Reading text:
────

Microsoft breaking IE’s URL parsing to ‘help’ users

Okay this bugs me.  Microsoft is changing the way Internet Explorer supports supplying authentication information in URLs.  Details are in this Knowledge Base article:  “Microsoft plans to release a software update that modifies the default behavior of Internet Explorer for handling user information in HTTP and HTTPS URLs”. 

 

The problem is, this behaviour isn’t Microsoft’s to change, it’s specified as part of RFC 1738.

 

The annoying part is that, like with the change to Outlook that just eats “dangerous” attachments giving the user no recourse, this is breaking functionality that some users find useful.

 

There are other ways.

────

Data listing:
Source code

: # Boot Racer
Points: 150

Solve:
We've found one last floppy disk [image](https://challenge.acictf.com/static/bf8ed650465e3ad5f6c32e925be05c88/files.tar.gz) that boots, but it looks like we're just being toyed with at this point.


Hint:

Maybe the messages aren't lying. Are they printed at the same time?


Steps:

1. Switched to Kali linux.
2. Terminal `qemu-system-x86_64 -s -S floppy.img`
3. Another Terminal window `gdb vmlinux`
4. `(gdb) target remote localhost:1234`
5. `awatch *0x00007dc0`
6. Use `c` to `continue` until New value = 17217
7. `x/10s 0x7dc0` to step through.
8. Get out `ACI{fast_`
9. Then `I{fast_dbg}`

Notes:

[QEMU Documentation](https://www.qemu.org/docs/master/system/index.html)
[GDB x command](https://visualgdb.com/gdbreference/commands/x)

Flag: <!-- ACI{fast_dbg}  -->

────

Instructions:
**A)** According to the Internet Explorer post, which RFC specifies the behavior Microsoft is changing?
**B)** Render this sentence from the Internet Explorer post in Spanish: "The problem is, this behaviour isn’t Microsoft’s to change, it’s specified as part of RFC 1738."
**C)** Carry the Internet Explorer post forward from its final line, "There are other ways."
The entries have nothing to do with the Internet Explorer post.

Set of answers:
**A)** RFC 1738.

**B)** El problema es que no le corresponde a Microsoft cambiar este comportamiento; está especificado como parte del RFC 1738.

**C)**
For example, parse the URL and display it differently.  If the URL is “http://cnn.com@evilhost.com” then display it as “http://evilhost.com (as cnn.com)” in the task bar and in the address bar.  The problem isn’t users typing in bad URLs, the problem is evil links in emails, webpages, instant messages, etc., so whenever IE receives a URL from anywhere other than the user typing it in, it could ask the user to verify that they want to connect to “http://evilhost.com“ and log as user “cnn.com”.  Users would notice that.  Not every single one, but certainly most of them.

 

Alternatively, turn it off by default but allow users to turn it back on.  Like I said, it bugs me that I can’t email a .EXE to someone, although the Internet standards certainly allow it, and there’s nothing I can do about it.